VORLIEGENDER TEXT ::

━━━━━━━━━━━━━━━━━━━━━━━━━━━━━━

Die an nachhaltiger Unternehmensführung orientierten Fonds hätten, so die Untersuchung, in den letzten Jahren „einen bemerkenswerten Aufschwung erlebt“. Inzwischen gebe es allein in Deutschland, Österreich und der Schweiz über 90 Fonds, die bei der Kapitalanlage entsprechende Kriterien berücksichtigten. Die Anbieter orientierten sich an zwei Zielen: angemessene Rendite für den Anleger sowie eine soziale und ökologische Performance im Einklang mit den Kriterien einer nachhaltigen Entwicklung.

━━━━━━━━━━━━━━━━━━━━━━━━━━━━━━

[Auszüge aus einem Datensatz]
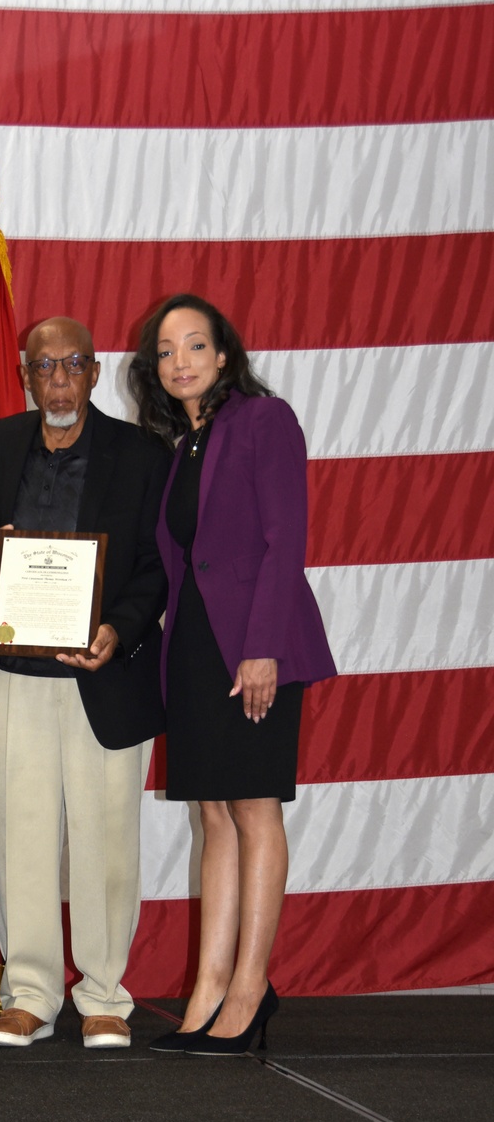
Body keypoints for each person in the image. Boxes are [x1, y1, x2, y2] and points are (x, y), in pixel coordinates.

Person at [128, 293, 336, 1056]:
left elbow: (287, 542)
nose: (180, 361)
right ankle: (207, 990)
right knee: (212, 814)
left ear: (224, 356)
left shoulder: (263, 420)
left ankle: (251, 987)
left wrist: (265, 648)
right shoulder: (181, 445)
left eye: (195, 345)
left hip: (255, 645)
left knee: (254, 808)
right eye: (166, 350)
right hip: (193, 648)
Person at [0, 317, 170, 1049]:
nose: (57, 379)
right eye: (43, 366)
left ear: (94, 370)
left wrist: (121, 631)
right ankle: (29, 992)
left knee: (106, 837)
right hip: (18, 669)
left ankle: (105, 994)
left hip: (104, 670)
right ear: (26, 374)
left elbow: (157, 567)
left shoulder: (142, 454)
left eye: (71, 364)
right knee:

━━━━━━━━━━━━━━━━━━━━━━━━━━━━━━

AUFGABE 1 :: Wie viele Fonds berücksichtigen laut dem Text über nachhaltige Fonds in Deutschland, Österreich und der Schweiz bei der Kapitalanlage entsprechende Kriterien?
AUFGABE 2 :: Gib aus dem Text über nachhaltige Fonds den Abschnitt zwischen „Die an nachhaltiger“ und „einer nachhaltigen Entwicklung.“ wortgetreu wieder, beide Stellen eingeschlossen.
Die Zeilen haben mit dem Text nichts zu tun.

ENDGÜLTIGE ANTWORT 1 :: Über 90 Fonds.

ENDGÜLTIGE ANTWORT 2 ::
Die an nachhaltiger Unternehmensführung orientierten Fonds hätten, so die Untersuchung, in den letzten Jahren „einen bemerkenswerten Aufschwung erlebt“. Inzwischen gebe es allein in Deutschland, Österreich und der Schweiz über 90 Fonds, die bei der Kapitalanlage entsprechende Kriterien berücksichtigten. Die Anbieter orientierten sich an zwei Zielen: angemessene Rendite für den Anleger sowie eine soziale und ökologische Performance im Einklang mit den Kriterien einer nachhaltigen Entwicklung.